- [About this task]
Report every line of the records below that includes the string "early".

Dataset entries
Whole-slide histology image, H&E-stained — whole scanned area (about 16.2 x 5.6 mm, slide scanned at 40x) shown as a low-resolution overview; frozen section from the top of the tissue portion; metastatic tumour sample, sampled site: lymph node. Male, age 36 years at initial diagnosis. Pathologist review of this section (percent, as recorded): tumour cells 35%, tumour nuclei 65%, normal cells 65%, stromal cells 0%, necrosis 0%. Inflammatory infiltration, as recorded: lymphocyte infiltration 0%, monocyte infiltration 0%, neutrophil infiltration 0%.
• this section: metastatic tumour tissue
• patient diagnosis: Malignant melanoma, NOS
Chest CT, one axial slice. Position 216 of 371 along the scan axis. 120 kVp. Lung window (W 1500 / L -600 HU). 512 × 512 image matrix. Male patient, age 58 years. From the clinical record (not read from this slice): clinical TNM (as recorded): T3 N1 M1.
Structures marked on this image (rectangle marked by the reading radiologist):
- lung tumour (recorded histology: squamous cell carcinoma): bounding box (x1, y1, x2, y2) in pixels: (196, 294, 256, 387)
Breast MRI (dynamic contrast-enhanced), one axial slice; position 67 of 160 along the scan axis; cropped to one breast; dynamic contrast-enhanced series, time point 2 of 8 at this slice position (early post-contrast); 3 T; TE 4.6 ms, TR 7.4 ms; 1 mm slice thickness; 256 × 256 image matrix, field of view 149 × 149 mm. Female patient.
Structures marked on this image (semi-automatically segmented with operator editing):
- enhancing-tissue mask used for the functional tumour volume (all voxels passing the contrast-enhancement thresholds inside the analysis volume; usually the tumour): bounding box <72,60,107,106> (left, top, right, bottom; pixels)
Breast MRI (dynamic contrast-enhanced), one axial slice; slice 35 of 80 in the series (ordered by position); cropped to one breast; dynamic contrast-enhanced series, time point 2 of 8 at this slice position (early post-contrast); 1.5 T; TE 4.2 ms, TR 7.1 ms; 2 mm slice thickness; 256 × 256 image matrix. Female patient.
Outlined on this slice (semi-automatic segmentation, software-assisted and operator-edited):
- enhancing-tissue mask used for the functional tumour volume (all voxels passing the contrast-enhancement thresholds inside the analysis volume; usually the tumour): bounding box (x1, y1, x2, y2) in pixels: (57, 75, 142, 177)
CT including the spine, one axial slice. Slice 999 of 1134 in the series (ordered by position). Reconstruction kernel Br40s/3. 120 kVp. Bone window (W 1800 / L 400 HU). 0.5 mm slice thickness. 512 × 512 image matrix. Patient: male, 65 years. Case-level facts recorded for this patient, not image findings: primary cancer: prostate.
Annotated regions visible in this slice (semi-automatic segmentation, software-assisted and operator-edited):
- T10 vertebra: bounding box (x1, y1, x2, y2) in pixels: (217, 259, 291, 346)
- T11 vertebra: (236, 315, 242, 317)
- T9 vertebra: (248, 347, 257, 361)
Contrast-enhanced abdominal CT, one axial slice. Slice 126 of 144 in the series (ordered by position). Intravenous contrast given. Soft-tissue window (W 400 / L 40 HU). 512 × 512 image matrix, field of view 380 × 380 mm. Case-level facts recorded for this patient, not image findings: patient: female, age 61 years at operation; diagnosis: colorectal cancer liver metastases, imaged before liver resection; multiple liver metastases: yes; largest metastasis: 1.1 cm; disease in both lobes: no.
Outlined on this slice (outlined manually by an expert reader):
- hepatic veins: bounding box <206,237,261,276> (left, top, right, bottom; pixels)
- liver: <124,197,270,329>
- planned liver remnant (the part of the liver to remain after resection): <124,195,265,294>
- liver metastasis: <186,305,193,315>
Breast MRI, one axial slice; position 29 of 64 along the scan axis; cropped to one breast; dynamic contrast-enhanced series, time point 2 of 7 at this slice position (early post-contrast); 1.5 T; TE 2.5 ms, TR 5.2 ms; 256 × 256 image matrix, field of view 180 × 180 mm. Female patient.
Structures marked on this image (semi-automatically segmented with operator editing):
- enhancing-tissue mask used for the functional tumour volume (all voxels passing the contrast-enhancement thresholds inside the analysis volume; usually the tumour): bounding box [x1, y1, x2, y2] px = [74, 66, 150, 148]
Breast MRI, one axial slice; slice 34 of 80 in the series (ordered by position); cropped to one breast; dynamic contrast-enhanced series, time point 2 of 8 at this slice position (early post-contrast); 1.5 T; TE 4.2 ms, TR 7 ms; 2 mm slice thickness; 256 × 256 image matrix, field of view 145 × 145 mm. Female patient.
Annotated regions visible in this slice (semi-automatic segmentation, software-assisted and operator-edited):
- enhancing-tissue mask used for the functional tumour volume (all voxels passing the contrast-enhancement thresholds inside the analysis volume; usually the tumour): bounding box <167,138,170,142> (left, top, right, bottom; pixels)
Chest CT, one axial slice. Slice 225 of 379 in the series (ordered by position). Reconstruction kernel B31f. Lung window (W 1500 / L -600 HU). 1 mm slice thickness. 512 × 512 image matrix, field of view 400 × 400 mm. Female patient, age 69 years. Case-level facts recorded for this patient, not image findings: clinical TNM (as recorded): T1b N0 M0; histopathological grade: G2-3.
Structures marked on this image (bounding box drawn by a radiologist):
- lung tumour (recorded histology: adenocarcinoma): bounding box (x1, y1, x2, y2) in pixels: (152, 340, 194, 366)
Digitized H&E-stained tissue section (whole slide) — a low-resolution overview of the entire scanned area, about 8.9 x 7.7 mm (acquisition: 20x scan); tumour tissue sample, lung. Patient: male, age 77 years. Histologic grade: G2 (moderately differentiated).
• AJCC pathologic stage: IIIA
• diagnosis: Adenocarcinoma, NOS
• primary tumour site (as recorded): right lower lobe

- [Exercise output]
Breast MRI (dynamic contrast-enhanced), one axial slice; position 67 of 160 along the scan axis; cropped to one breast; dynamic contrast-enhanced series, time point 2 of 8 at this slice position (early post-contrast); 3 T; TE 4.6 ms, TR 7.4 ms; 1 mm slice thickness; 256 × 256 image matrix, field of view 149 × 149 mm. Female patient.
Breast MRI (dynamic contrast-enhanced), one axial slice; slice 35 of 80 in the series (ordered by position); cropped to one breast; dynamic contrast-enhanced series, time point 2 of 8 at this slice position (early post-contrast); 1.5 T; TE 4.2 ms, TR 7.1 ms; 2 mm slice thickness; 256 × 256 image matrix. Female patient.
Breast MRI, one axial slice; position 29 of 64 along the scan axis; cropped to one breast; dynamic contrast-enhanced series, time point 2 of 7 at this slice position (early post-contrast); 1.5 T; TE 2.5 ms, TR 5.2 ms; 256 × 256 image matrix, field of view 180 × 180 mm. Female patient.
Breast MRI, one axial slice; slice 34 of 80 in the series (ordered by position); cropped to one breast; dynamic contrast-enhanced series, time point 2 of 8 at this slice position (early post-contrast); 1.5 T; TE 4.2 ms, TR 7 ms; 2 mm slice thickness; 256 × 256 image matrix, field of view 145 × 145 mm. Female patient.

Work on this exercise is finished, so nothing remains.